### Instructions to follow
In the entries below, how many lines contain "Jamie"? Answer with the number and nothing else.

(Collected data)

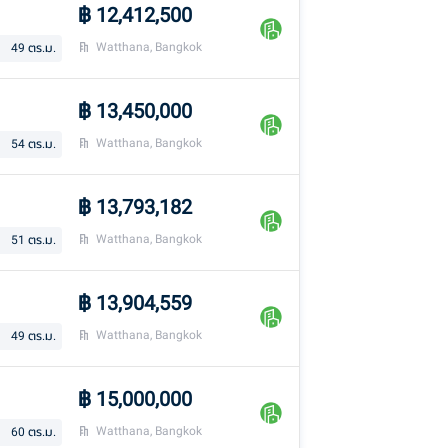
฿
12,412,500
Watthana, Bangkok
49
ตร.ม.
฿
13,450,000
Watthana, Bangkok
54
ตร.ม.
฿
13,793,182
Watthana, Bangkok
51
ตร.ม.
฿
13,904,559
Watthana, Bangkok
49
ตร.ม.
฿
15,000,000
Watthana, Bangkok
60
ตร.ม.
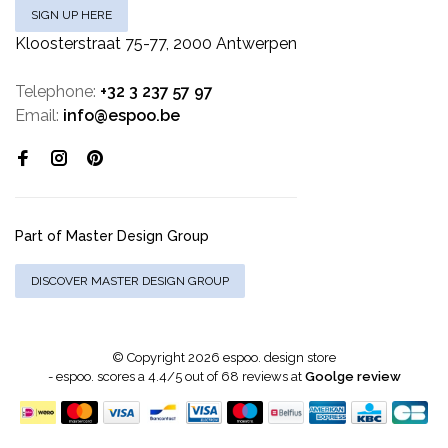
SIGN UP HERE
Kloosterstraat 75-77, 2000 Antwerpen
Telephone:
+32 3 237 57 97
Email:
info@espoo.be
Part of Master Design Group
DISCOVER MASTER DESIGN GROUP
© Copyright 2026 espoo. design store
-
espoo.
scores a
4.4
/
5
out of
68
reviews at
Goolge review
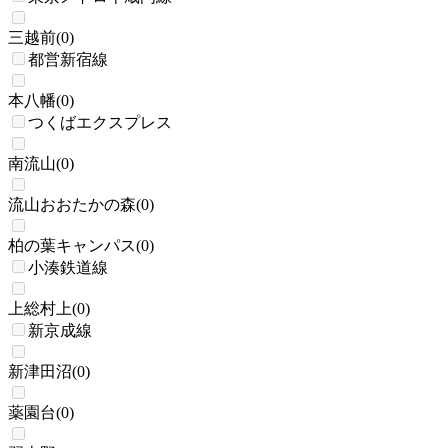
三越前
(
0
)
都営新宿線
本八幡
(
0
)
つくばエクスプレス
南流山
(
0
)
流山おおたかの森
(
0
)
柏の葉キャンパス
(
0
)
小湊鉄道線
上総村上
(
0
)
新京成線
新津田沼
(
0
)
薬園台
(
0
)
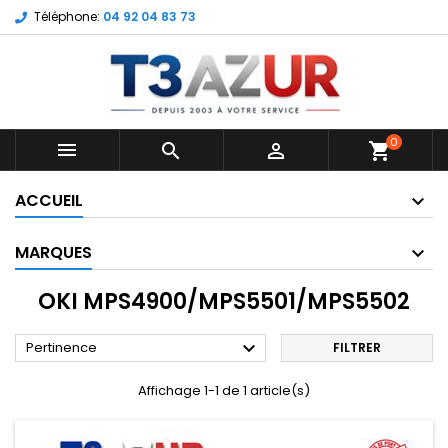
Téléphone:
04 92 04 83 73
0



shopping_cart
ACCUEIL
MARQUES
OKI MPS4900/MPS5501/MPS5502

Pertinence
FILTRER
Affichage 1-1 de 1 article(s)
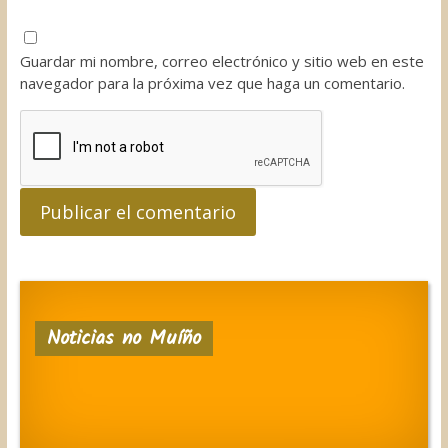
Guardar mi nombre, correo electrónico y sitio web en este
navegador para la próxima vez que haga un comentario.
Noticias no Muíño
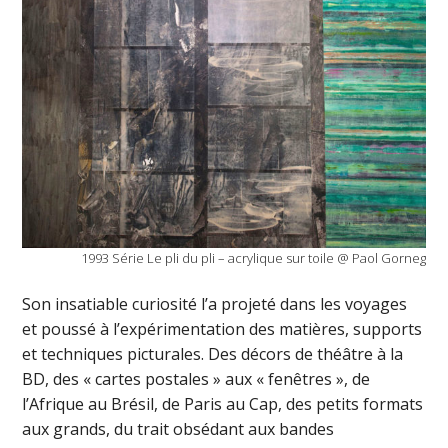
1993 Série Le pli du pli – acrylique sur toile @ Paol Gorneg
Son insatiable curiosité l’a projeté dans les voyages
et poussé à l’expérimentation des matières, supports
et techniques picturales. Des décors de théâtre à la
BD, des « cartes postales » aux « fenêtres », de
l’Afrique au Brésil, de Paris au Cap, des petits formats
aux grands, du trait obsédant aux bandes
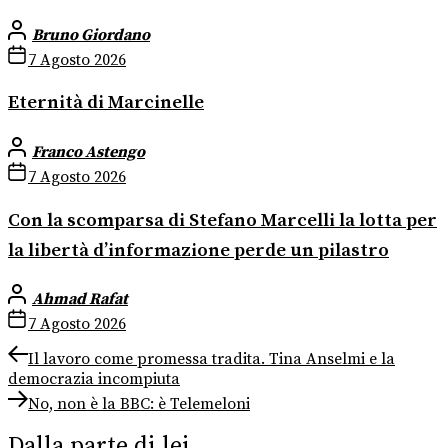
Bruno Giordano
7 Agosto 2026
Eternità di Marcinelle
Franco Astengo
7 Agosto 2026
Con la scomparsa di Stefano Marcelli la lotta per
la libertà d’informazione perde un pilastro
Ahmad Rafat
7 Agosto 2026
Navigazione
Previous
Il lavoro come promessa tradita. Tina Anselmi e la
post:
democrazia incompiuta
articoli
Next
No, non è la BBC: è Telemeloni
post:
Dalla parte di lei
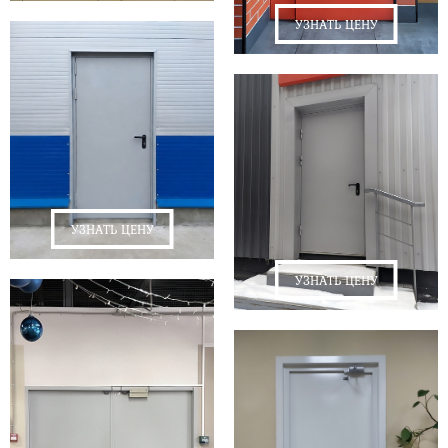
УЗНАТЬ ЦЕНУ
УЗНАТЬ ЦЕНУ
УЗНАТЬ ЦЕНУ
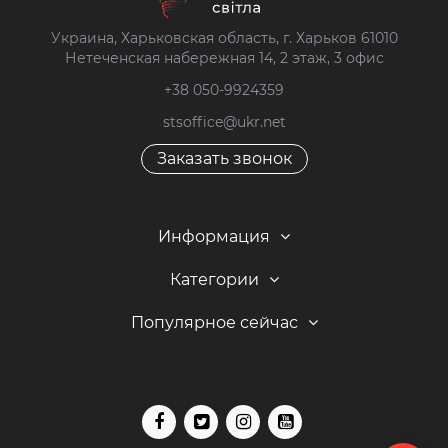
Украина, Харьковская область, г. Харьков 61010
Нетеченская набережная 14, 2 этаж, 3 офис
+38 050-9924359
stsoffice@ukr.net
Заказать звонок
Информация
Категории
Популярное сейчас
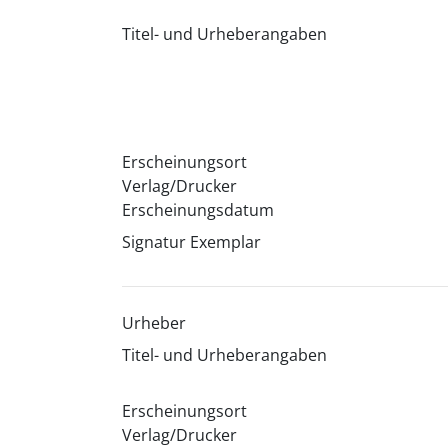
Titel- und Urheberangaben
Erscheinungsort
Verlag/Drucker
Erscheinungsdatum
Signatur Exemplar
Urheber
Titel- und Urheberangaben
Erscheinungsort
Verlag/Drucker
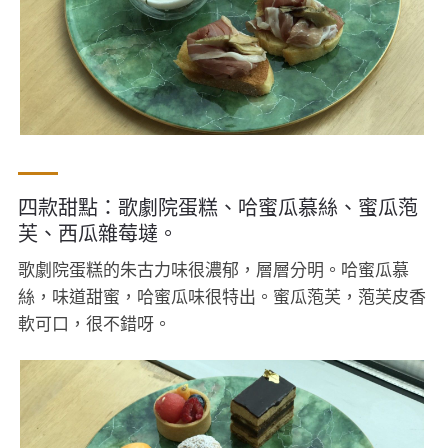
四款甜點：歌劇院蛋糕、哈蜜瓜慕絲、蜜瓜萢
芙、西瓜雜莓墶。
歌劇院蛋糕的朱古力味很濃郁，層層分明。哈蜜瓜慕
絲，味道甜蜜，哈蜜瓜味很特出。蜜瓜萢芙，萢芙皮香
軟可口，很不錯呀。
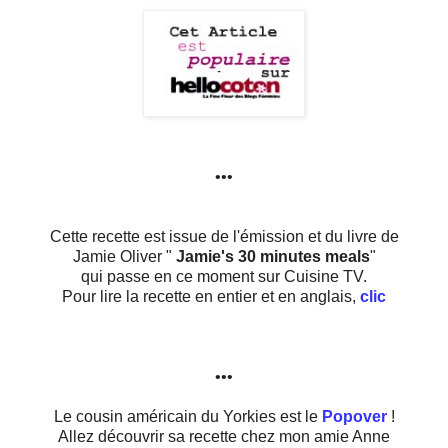
•••
Cette recette est issue de l'émission et du livre de
Jamie Oliver "
Jamie's 30 minutes meals
"
qui passe en ce moment sur Cuisine TV.
Pour lire la recette en entier et en anglais,
clic
•••
Le cousin américain du Yorkies est le
Popover
!
Allez découvrir sa recette chez mon amie Anne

### Reply to the exercise
2